- Review : Murder Mestri (2015)
- Director : Rahul Jadhav
- Producers : Nadiadwala Gennext Productions
- Cast : Hrishikesh Joshi, Dilip Prabhavalkar, Vandana Gupte, Sanjay Khapre, Vikas Kadam, Kranti Redkar, Vandana Gupte, Mansi Naik
- Music : Pankaj Padghan
- Review By : Keyur Seta
Rating : 2.5/5
Director Rahul Jadhav’s Murder Mestri is a routine comedy born out of a misunderstanding. In other words, it doesn’t fall in the very good category but at the same time there is no harm in savoring it once. Some pleasing visuals of the interiors of Konkan also help the cause.
The film revolves around the postman Prabhakar (Hrishikesh Joshi), who stays in Sawantwadi (Konkan) with his wife and daughter. Prabhakar reads people’s letters when he runs out of bedtime stories for his daughter. Slowly, it becomes an obsessive habit. Once, things go out of control and he gets beaten up for his act. Prabhakar vows not to read anybody else’s letters again. But he is unable to control the urge.
He stumbles upon a letter and gets a shock through its contents. A person named Madhav Mestri is going to be murdered by his wife. Prabhakar is desperate to save Mestri’s life.
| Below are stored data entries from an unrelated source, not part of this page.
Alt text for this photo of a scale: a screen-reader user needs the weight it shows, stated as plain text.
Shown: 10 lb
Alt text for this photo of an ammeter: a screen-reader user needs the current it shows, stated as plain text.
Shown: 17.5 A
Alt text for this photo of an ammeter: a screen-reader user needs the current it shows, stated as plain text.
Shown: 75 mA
But he comes to know that there are three Madhav Mestris (Dilip Prabhavalkar, Sanjay Khapre and Vikas Kadam) in Sawantwadi and all of them are married. How will Prabhakar save Madhav Mestri?
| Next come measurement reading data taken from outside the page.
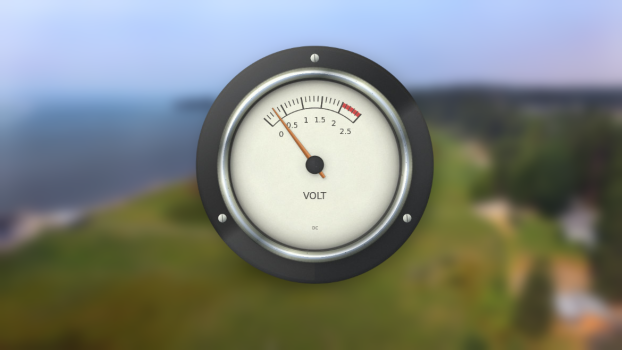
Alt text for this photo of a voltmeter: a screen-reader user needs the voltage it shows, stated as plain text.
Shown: 0.3 V
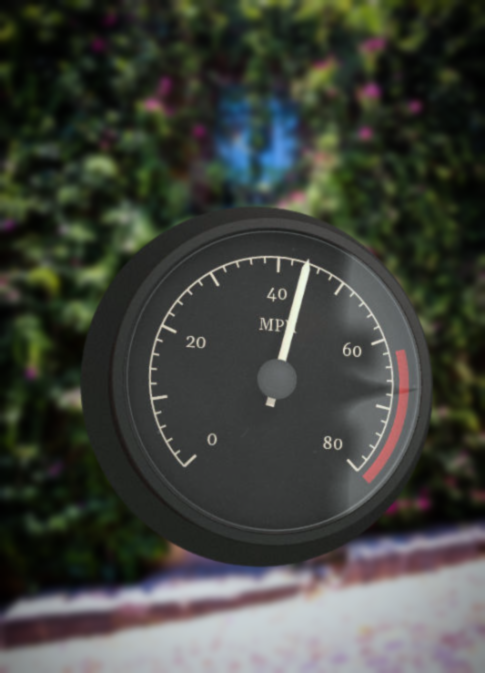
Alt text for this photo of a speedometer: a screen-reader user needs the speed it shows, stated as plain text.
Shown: 44 mph
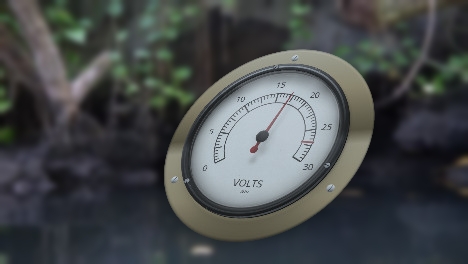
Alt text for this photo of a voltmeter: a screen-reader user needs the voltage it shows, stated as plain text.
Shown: 17.5 V
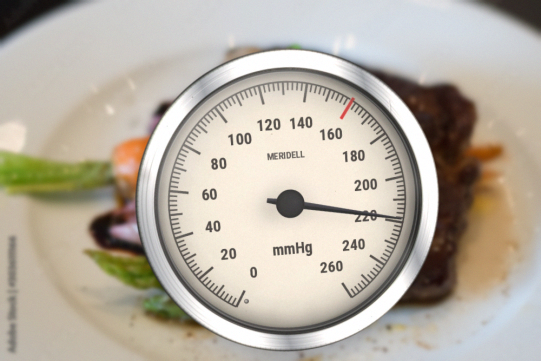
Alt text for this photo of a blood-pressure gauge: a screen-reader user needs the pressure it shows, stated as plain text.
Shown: 218 mmHg
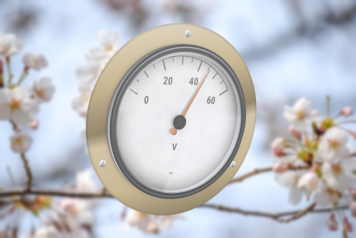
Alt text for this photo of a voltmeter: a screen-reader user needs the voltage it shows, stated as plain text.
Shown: 45 V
Murder Mestri is a light-hearted, easy watch for the entire family(except for a couple of sequences featuring Mansi Naik and Vikas Kadam). The fast pace and taut length with something or the other to at least giggle makes the film a one-time watch. The manner in which the basic plot is established is also praiseworthy.
But the film falls in the ‘routine comedy’ category due to various reasons. Most of the times, the comedy is loud and over-the-top. It looks as if the actors are overdoing things to make you laugh. Murder Mestri would have achieved a lot more had this point being taken care of. Last year, Poshter Boyz, also a comedy of misunderstanding, managed to create a strong impact since the comedy was well-handled. Apart from this, the film suffers from some flaws and a stretched second half.
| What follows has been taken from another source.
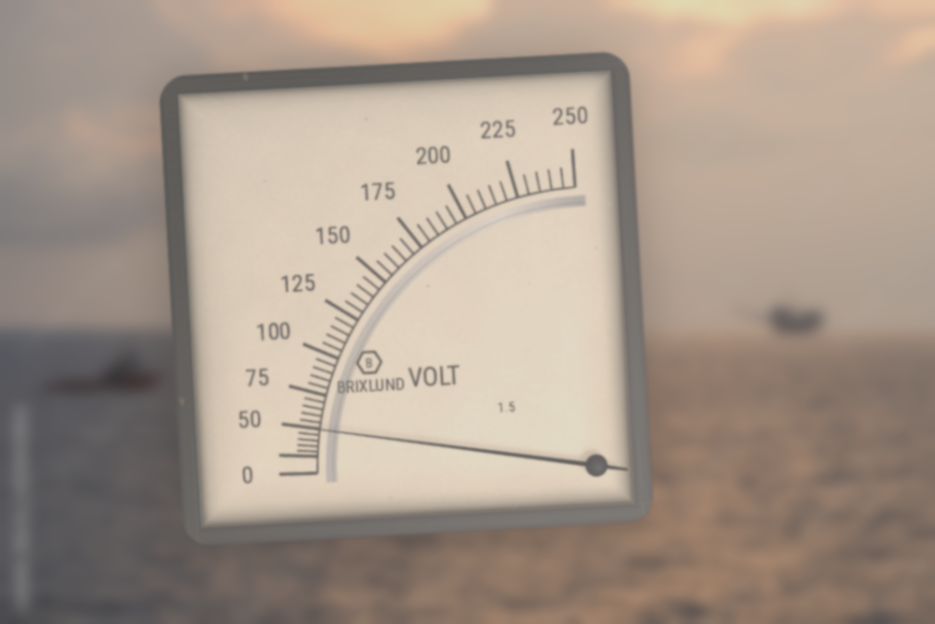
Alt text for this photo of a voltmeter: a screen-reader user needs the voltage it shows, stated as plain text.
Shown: 50 V
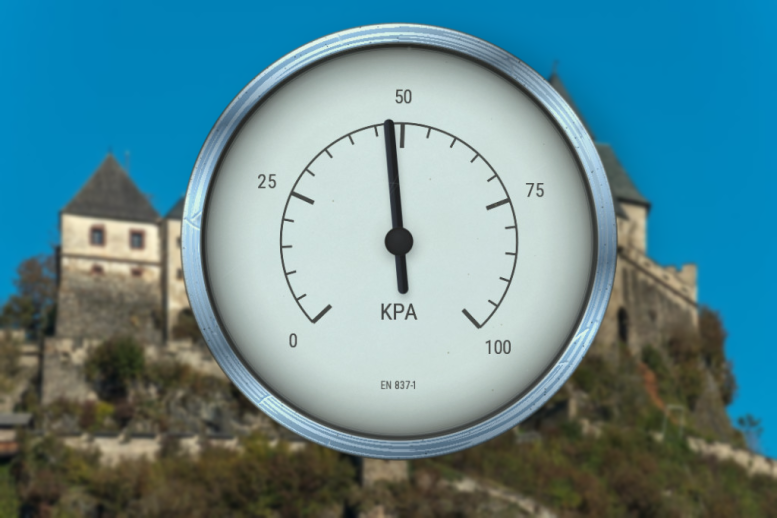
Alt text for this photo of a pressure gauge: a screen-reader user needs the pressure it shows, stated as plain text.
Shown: 47.5 kPa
This is yet another Marathi film with some delightful locales of the interiors of Konkan. Jadhav has captured the scenery earnestly. There is not much scope for music and the few songs that are included aren’t much appealing. Although a particular editing effect is overused while joining two scenes, it is certainly eye-pleasing.
The performances are laudable but, as mentioned before, making the actors try too hard wasn’t a good idea. Hrishikesh Joshi once again provides a mature act. Dilip Prabhavalkar, the experienced veteran, once again delivers, which isn’t surprising. Vikas Kadam is average. Kranti Redkar and Vandana Gupte manage well in difficult roles. Sanjay Khapre, Manasi Naik and the actress playing Prabhakar’s wife play their parts well but you can’t ignore them over-trying.
Murder Mestri is an average, one-time watch comedy. The film would have had more chances of earning well if it had not released alongside a biggie like Bahubali.